== INPUT ==
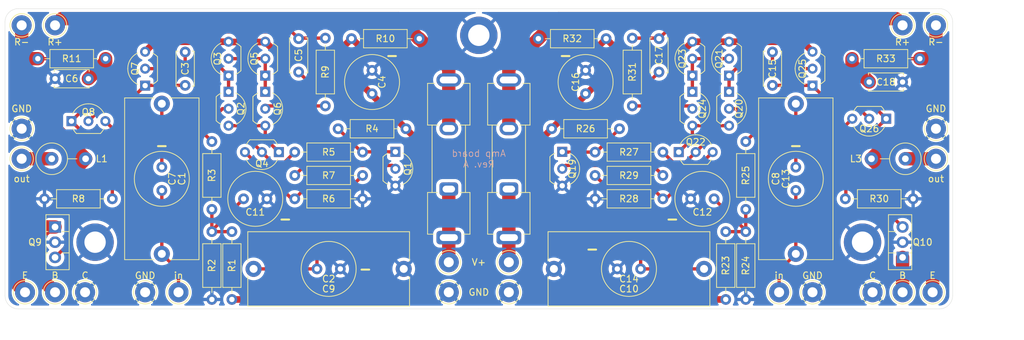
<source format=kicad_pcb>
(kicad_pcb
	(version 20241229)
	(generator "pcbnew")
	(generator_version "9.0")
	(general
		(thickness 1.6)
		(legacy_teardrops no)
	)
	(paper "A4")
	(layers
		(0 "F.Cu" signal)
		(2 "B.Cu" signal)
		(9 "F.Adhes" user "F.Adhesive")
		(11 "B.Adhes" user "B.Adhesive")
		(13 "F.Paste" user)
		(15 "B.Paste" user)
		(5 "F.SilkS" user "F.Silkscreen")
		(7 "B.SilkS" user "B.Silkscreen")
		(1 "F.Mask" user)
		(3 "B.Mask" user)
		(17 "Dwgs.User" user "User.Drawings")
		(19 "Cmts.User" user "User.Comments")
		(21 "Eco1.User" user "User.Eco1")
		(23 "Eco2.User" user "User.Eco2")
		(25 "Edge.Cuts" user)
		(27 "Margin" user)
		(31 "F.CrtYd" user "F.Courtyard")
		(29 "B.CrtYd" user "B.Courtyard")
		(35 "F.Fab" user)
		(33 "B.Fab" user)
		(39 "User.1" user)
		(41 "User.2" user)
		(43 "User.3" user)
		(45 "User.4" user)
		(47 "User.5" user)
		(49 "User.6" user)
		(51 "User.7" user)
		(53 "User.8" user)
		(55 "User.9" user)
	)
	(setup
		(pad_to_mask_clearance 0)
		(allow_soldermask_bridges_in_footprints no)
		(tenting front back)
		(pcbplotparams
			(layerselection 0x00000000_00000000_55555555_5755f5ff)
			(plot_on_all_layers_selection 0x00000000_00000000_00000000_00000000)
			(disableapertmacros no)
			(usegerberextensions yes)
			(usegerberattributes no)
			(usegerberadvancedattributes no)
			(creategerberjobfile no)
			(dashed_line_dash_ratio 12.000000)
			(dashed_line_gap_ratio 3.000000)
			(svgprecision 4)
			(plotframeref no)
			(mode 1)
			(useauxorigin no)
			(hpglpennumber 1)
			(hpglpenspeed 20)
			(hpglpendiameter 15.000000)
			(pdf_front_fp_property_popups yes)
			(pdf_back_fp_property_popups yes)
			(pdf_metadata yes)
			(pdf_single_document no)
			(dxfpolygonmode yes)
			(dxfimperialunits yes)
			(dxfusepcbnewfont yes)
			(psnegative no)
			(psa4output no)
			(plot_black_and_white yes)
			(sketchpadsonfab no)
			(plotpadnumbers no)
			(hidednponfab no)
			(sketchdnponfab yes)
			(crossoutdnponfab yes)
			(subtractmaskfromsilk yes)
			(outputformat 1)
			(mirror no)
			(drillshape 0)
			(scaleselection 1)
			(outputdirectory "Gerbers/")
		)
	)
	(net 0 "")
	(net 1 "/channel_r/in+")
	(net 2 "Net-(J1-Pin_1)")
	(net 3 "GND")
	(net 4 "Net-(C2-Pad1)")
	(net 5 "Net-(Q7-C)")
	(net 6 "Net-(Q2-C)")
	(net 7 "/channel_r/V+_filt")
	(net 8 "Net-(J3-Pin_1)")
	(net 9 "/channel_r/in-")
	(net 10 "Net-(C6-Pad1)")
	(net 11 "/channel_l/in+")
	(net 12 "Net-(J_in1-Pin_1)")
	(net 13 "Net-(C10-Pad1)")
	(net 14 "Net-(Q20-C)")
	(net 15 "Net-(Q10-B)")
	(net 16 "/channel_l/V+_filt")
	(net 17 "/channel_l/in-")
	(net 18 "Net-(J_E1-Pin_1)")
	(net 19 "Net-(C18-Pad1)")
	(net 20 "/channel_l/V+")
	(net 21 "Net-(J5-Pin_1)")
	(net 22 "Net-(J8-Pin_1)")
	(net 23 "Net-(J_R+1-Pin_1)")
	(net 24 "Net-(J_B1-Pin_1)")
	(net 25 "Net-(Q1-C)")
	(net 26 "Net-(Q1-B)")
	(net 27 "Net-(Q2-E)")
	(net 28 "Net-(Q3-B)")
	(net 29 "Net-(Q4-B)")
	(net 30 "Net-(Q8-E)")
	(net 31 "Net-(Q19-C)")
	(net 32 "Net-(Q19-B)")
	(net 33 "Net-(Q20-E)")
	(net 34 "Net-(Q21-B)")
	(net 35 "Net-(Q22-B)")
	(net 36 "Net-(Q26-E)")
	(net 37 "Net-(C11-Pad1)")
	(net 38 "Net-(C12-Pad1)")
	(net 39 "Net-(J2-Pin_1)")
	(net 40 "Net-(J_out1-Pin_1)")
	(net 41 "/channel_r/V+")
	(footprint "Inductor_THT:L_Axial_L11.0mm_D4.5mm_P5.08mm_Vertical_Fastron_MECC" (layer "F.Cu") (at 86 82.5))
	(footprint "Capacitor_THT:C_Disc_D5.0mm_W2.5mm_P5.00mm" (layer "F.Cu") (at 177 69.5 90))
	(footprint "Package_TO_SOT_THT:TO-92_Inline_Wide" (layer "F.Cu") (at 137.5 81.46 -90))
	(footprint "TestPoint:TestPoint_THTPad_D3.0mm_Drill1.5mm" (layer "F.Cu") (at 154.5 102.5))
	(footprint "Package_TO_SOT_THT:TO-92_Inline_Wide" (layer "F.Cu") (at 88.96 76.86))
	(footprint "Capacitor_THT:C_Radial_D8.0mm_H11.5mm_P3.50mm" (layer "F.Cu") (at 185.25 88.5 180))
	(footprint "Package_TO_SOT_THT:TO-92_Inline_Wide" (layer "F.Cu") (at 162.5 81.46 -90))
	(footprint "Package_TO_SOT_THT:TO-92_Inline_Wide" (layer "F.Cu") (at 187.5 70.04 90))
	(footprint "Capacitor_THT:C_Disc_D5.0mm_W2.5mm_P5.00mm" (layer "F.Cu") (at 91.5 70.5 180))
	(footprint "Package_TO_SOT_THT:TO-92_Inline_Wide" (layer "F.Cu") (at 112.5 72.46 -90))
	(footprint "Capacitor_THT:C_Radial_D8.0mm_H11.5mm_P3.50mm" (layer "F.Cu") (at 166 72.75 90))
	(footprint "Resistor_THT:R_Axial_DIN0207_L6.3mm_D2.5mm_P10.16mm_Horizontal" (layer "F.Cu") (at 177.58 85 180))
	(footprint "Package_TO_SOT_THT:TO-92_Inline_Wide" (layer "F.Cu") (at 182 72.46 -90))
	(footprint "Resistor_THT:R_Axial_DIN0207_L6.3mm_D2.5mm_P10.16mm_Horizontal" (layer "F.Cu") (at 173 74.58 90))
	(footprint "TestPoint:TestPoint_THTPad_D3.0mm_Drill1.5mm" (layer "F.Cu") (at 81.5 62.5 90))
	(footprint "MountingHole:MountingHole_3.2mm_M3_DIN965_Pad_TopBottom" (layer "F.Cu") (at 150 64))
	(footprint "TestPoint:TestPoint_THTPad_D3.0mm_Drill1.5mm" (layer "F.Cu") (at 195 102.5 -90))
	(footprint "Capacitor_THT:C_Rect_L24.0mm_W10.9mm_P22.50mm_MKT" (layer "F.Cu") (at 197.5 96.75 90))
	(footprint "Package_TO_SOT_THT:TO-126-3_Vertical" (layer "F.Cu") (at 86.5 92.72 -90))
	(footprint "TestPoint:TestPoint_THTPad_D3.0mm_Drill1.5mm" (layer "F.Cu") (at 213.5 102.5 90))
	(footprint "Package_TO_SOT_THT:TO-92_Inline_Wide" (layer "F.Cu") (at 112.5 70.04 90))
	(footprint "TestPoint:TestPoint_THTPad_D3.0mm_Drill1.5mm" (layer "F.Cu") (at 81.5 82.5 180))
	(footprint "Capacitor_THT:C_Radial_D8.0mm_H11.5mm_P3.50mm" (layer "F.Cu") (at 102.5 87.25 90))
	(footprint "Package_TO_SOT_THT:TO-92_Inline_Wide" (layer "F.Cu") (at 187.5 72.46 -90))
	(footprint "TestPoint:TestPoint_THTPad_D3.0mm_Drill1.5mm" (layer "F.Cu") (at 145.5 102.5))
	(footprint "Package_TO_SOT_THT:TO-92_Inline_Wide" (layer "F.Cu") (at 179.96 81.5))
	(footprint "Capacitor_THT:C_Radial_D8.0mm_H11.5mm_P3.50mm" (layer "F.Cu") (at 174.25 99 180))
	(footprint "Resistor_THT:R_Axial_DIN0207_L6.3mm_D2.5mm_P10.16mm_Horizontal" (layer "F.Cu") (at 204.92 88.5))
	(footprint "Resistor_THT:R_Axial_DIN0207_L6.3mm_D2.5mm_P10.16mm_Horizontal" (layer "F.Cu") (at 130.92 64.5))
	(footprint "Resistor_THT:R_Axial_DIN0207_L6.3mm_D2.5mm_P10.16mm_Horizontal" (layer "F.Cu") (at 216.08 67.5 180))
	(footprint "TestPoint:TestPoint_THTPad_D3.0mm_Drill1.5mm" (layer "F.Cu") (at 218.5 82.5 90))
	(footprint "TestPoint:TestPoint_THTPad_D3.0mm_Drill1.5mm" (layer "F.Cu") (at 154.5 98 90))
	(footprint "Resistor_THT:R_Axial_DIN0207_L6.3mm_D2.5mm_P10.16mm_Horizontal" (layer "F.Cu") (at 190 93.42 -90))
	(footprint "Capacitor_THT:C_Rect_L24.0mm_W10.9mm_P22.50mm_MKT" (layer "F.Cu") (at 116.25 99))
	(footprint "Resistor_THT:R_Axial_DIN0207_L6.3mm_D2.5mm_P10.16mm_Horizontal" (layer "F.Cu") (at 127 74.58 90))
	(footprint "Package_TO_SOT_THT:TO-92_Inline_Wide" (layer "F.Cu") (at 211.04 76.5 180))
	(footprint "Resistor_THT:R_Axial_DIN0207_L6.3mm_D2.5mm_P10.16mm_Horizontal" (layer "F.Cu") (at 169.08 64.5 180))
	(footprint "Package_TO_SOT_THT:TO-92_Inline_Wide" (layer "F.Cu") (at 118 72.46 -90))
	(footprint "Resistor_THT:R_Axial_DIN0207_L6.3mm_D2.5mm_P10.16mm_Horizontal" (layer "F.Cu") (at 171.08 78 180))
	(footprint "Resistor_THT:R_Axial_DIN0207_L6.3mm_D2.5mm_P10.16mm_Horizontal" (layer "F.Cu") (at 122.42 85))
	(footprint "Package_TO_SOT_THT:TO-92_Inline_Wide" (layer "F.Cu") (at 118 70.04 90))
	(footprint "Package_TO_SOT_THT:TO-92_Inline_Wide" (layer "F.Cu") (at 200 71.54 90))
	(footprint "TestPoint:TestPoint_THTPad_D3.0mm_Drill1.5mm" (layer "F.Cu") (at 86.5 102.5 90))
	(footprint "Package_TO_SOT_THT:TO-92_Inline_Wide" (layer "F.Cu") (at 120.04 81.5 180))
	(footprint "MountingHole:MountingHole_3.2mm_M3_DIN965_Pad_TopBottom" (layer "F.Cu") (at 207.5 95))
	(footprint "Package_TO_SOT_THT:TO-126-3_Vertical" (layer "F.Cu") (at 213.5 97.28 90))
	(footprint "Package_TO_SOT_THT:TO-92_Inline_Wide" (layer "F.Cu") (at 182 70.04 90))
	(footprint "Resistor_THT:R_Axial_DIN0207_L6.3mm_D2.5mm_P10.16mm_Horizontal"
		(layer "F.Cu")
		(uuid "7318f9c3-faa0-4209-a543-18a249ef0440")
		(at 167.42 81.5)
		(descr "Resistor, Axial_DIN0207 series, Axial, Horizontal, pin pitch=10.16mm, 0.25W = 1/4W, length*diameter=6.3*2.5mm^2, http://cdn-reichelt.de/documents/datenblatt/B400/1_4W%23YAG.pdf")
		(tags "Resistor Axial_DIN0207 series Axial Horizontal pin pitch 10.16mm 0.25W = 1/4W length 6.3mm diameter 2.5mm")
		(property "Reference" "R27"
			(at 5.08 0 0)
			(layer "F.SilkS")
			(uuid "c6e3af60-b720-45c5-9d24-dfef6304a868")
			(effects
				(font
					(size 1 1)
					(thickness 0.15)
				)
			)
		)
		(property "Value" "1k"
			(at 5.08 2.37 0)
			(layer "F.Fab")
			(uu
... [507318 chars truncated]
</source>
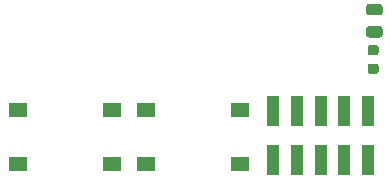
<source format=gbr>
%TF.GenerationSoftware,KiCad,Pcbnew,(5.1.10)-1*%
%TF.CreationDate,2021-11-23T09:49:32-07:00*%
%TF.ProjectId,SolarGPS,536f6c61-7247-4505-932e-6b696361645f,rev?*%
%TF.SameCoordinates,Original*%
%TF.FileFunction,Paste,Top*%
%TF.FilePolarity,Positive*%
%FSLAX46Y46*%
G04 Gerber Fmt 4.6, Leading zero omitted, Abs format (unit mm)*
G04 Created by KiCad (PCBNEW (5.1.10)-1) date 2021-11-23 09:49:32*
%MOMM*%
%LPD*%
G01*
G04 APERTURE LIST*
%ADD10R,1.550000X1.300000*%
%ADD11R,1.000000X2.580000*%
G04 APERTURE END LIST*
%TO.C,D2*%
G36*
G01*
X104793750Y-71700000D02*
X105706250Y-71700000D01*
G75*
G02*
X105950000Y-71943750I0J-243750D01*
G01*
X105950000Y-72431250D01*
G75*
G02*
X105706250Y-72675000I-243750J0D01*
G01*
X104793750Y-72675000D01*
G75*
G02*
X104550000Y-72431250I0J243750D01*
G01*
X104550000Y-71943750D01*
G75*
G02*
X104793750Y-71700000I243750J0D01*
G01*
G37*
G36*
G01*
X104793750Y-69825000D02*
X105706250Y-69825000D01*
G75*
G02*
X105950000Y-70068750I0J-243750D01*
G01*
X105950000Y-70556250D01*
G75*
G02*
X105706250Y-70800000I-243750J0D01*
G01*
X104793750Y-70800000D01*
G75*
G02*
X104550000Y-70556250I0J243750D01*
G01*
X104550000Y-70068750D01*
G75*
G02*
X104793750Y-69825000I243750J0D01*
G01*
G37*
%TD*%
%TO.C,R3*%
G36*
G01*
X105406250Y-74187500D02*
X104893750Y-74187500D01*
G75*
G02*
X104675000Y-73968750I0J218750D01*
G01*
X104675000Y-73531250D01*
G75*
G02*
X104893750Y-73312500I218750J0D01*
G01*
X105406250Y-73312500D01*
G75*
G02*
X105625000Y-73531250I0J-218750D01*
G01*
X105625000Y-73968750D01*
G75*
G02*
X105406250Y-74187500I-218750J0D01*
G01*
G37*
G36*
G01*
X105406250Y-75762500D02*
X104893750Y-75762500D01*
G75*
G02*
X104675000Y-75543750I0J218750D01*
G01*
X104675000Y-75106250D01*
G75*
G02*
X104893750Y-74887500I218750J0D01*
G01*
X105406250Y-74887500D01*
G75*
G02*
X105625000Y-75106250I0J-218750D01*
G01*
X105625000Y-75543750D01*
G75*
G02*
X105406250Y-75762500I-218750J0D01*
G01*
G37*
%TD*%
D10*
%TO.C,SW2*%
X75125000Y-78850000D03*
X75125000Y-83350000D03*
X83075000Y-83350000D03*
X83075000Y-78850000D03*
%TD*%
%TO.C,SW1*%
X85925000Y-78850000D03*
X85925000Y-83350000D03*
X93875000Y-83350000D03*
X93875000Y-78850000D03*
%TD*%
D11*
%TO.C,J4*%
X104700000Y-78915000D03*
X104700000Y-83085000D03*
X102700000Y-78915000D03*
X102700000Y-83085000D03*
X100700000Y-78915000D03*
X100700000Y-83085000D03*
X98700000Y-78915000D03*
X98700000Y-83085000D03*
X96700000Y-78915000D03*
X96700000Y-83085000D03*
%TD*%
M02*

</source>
===
Out of the data above, set down the lines from the one with "91.5 70.5 180))" to the one with "81.5 82.5 180))", both included, exactly as written and with no additions.

	(footprint "Capacitor_THT:C_Disc_D5.0mm_W2.5mm_P5.00mm" (layer "F.Cu") (at 91.5 70.5 180))
	(footprint "Package_TO_SOT_THT:TO-92_Inline_Wide" (layer "F.Cu") (at 112.5 72.46 -90))
	(footprint "Capacitor_THT:C_Radial_D8.0mm_H11.5mm_P3.50mm" (layer "F.Cu") (at 166 72.75 90))
	(footprint "Resistor_THT:R_Axial_DIN0207_L6.3mm_D2.5mm_P10.16mm_Horizontal" (layer "F.Cu") (at 177.58 85 180))
	(footprint "Package_TO_SOT_THT:TO-92_Inline_Wide" (layer "F.Cu") (at 182 72.46 -90))
	(footprint "Resistor_THT:R_Axial_DIN0207_L6.3mm_D2.5mm_P10.16mm_Horizontal" (layer "F.Cu") (at 173 74.58 90))
	(footprint "TestPoint:TestPoint_THTPad_D3.0mm_Drill1.5mm" (layer "F.Cu") (at 81.5 62.5 90))
	(footprint "MountingHole:MountingHole_3.2mm_M3_DIN965_Pad_TopBottom" (layer "F.Cu") (at 150 64))
	(footprint "TestPoint:TestPoint_THTPad_D3.0mm_Drill1.5mm" (layer "F.Cu") (at 195 102.5 -90))
	(footprint "Capacitor_THT:C_Rect_L24.0mm_W10.9mm_P22.50mm_MKT" (layer "F.Cu") (at 197.5 96.75 90))
	(footprint "Package_TO_SOT_THT:TO-126-3_Vertical" (layer "F.Cu") (at 86.5 92.72 -90))
	(footprint "TestPoint:TestPoint_THTPad_D3.0mm_Drill1.5mm" (layer "F.Cu") (at 213.5 102.5 90))
	(footprint "Package_TO_SOT_THT:TO-92_Inline_Wide" (layer "F.Cu") (at 112.5 70.04 90))
	(footprint "TestPoint:TestPoint_THTPad_D3.0mm_Drill1.5mm" (layer "F.Cu") (at 81.5 82.5 180))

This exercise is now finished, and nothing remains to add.